SELLING VEGETABLES IN SHINING INDIA


SELLING VEGETABLES IN SHINING INDIA

 

Image result for Cartoon of a vegetable vendor

There was a time when the villages such as Uttarahalli and Konankunte were outside the jurisdiction of Bangalore Municipality as the Bangalore Mahanagara Palike was then known as.

I remember a milk woman who used to come walking all the way from the village in the morning carrying on her head, along with milk, freshly harvested Avrekai (Sema peas) and huge, fleshy tomatoes (all organic) in a shallow wicker basket and deliver it to our house on Bull Temple Road, every day in the season. My mother-in law used to serve her hot, strong, sweet, milky coffee in a silver tumbler. After drinking it, she would freshen herself, rest for a while and head back to her village, again on foot.  Both the Avrekai and the tomatoes were free, on the house. There used to be a leisurely pace about the whole transaction.

At that time, even the sellers of vegetables on the streets of Bangalore (mostly women) would carry their ware in flat baskets balanced on their heads with a small cushion made of towel to stabilise it. They had their regular customers and would supply their requirements in absolutely no hurry.

A little later came the vendors with push carts- hired or own, displaying a wider variety of vegetables neatly arranged. Coming in midmorning hours or late afternoons, they would call out their stuff in such loud tones that the housewife or the cooks had all the time to come out, buy what they wanted and pay for it. Even if the housewife went inside to get the money, they had all the patience to wait. Some of the menfolk started selling greens in the mornings by balancing a basket on their cycles. Depending on whether he is pushing the cycle or riding it, the housewife would manage to catch him and make purchases.
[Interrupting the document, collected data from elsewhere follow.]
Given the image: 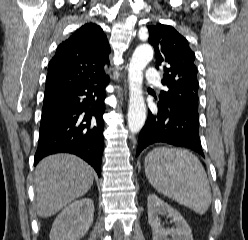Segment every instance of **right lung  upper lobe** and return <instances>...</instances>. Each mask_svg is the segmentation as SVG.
<instances>
[{
	"mask_svg": "<svg viewBox=\"0 0 248 240\" xmlns=\"http://www.w3.org/2000/svg\"><path fill=\"white\" fill-rule=\"evenodd\" d=\"M111 49L102 28L87 23L62 42L49 62L45 93L49 94L88 80L106 77Z\"/></svg>",
	"mask_w": 248,
	"mask_h": 240,
	"instance_id": "1",
	"label": "right lung upper lobe"
}]
</instances>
But, of late, with India taking on extra shine, a man, obviously more affluent (could be the grower himself) comes selling greens on a motorbike. Catching him is really a very complicated matter. When he rides his bike up the road, the noise the engine makes and the speed at which he goes, it is well-nigh impossible to catch him. When he comes down the road, probably with the engine switched off to save petrol, there is a slight chance of catching up with him. Even then I have to adjust my co-ordinates to synch with his and tune and time my voice to shout exactly in the instant he crosses my gate. Even if I miss by a second, he will be far gone, beyond my physical capabilities to catch him.

But what baffled me more one day was onions and potatoes being sold on a moving one tonner! With their driver away from our vision and the assistant’s calling muffled by the sound of the vehicle, how do they expect us, the consumers, to spot them beforehand and stop them in time to make purchases?

Recently floating markets have opened up (like Dal lake ones?) to make vegetable purchasing an aquatic pleasure.

In the dazzling shine India has acquired, I would not be surprised if the vegetables are sold in aerial vehicles in the near future catering to the multi-storied flats at their own level, like aerial fuelling of aeroplanes in flight.